To prevent or slow progression to end-stage renal disease, Robert Stanton, MD, chief of nephrology at Joslin Diabetes Center in Boston recommends taking the following steps:
- Maintaining an HbA1c near 7% or lower.
- Maintaining blood pressure at 125/75 mm Hg.
- Using ACE inhibitors or an angiotensin receptor blocker.
- Eliminating smoking.
- Restricting dietary intake of animal protein to 0.6 to 0.8 gm per kilogram of body weight. One kilogram=2.2 pounds. Therefore, a 170- pound person (77.11 kgs) could eat 46-62 grams of protein per day.
- Treating urinary tract and bladder infections promptly.
- Checking albumin-to-creatinine ratios two to four times per year, or every time you see your physician.

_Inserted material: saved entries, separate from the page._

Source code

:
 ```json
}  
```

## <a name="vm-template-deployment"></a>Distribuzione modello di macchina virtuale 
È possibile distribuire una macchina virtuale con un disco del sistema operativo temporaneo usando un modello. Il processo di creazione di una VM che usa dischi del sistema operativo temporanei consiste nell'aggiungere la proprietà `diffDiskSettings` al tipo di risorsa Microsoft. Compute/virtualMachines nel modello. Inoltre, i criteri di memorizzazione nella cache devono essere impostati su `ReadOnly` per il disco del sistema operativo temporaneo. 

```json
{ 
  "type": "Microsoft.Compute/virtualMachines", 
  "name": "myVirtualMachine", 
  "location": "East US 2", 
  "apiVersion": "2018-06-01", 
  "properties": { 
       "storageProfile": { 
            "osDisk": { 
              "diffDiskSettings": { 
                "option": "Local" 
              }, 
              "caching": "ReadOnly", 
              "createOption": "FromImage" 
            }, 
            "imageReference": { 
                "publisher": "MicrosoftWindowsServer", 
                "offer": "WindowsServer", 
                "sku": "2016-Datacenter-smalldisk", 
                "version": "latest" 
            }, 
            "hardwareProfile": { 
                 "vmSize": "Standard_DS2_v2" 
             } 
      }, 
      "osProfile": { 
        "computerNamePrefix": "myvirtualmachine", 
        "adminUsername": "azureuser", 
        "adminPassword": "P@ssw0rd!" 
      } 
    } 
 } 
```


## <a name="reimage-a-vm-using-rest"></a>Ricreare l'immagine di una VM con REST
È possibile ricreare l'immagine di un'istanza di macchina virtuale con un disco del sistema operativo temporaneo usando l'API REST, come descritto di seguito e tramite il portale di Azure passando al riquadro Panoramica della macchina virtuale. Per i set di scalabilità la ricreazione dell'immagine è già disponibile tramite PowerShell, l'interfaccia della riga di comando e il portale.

Stanton adds that a program of nutritional counseling and exercise is important to achieving glucose and blood pressure control.
A Little Goes A Long Way—Kidneys Benefit from Small Amounts of Kidney Medicine
You may not have to take large amounts of an ACE inhibitor to enjoy its kidney-protecting properties, says a study focusing on 1.25 mg and 5 mg doses of the ACE inhibitor ramipril (Altace).
Even low doses of Altace can reduce microalbuminuria in people with type 1 diabetes who do not have high blood pressure, say researchers in a study published in the December 2000 issue of Diabetes Care. Microalbuminuria, or small amounts of protein in the urine, is a marker for both kidney disease and heart problems.
Researchers studied 140 people with type 1 diabetes and normal blood pressure over a two-year period. Those in the study had urinary albumin rates between 20 and 200 picograms or trillionths of a gram per minute (pg/min). Early signs of microalbuminuria or leakage of protein in the urine was 30 to 300 mg in 24 hours or 20-200 pg/min in a timed overnight sample. One group took a placebo, while two other groups took either 1.25 mg or 5 mg of Altace.
In the placebo group, the albumin excretion rate increased from an average of 54 to 70 pg/min, while declining from 49 to 36 pg/min on the 1.25 mg dose and from 45 to 38 pg/min on the 5 mg dose.
Researchers say it would be both wise and more cost-effective for health-care providers to begin treatment with a low dose of an ACE inhibitor and increase it if the albumin excretion rate increases.
What Is a Normal Lab Value for Creatinine?
Elevation in creatinine, which is a normal non-protein component of blood, can signal kidney damage.
According to Robert C. Stanton, MD, chief of nephrology at Joslin Diabetes Center in Boston, normal lab values are:
- .50 to 1.4 mg/dl for creatinine.
- 0 to 30 mcg/mg for a microalbumin-to-creatinine ratio.
Stanton says patients are generally started on medication when the microalbuminuria reaches 30 mcg/mg.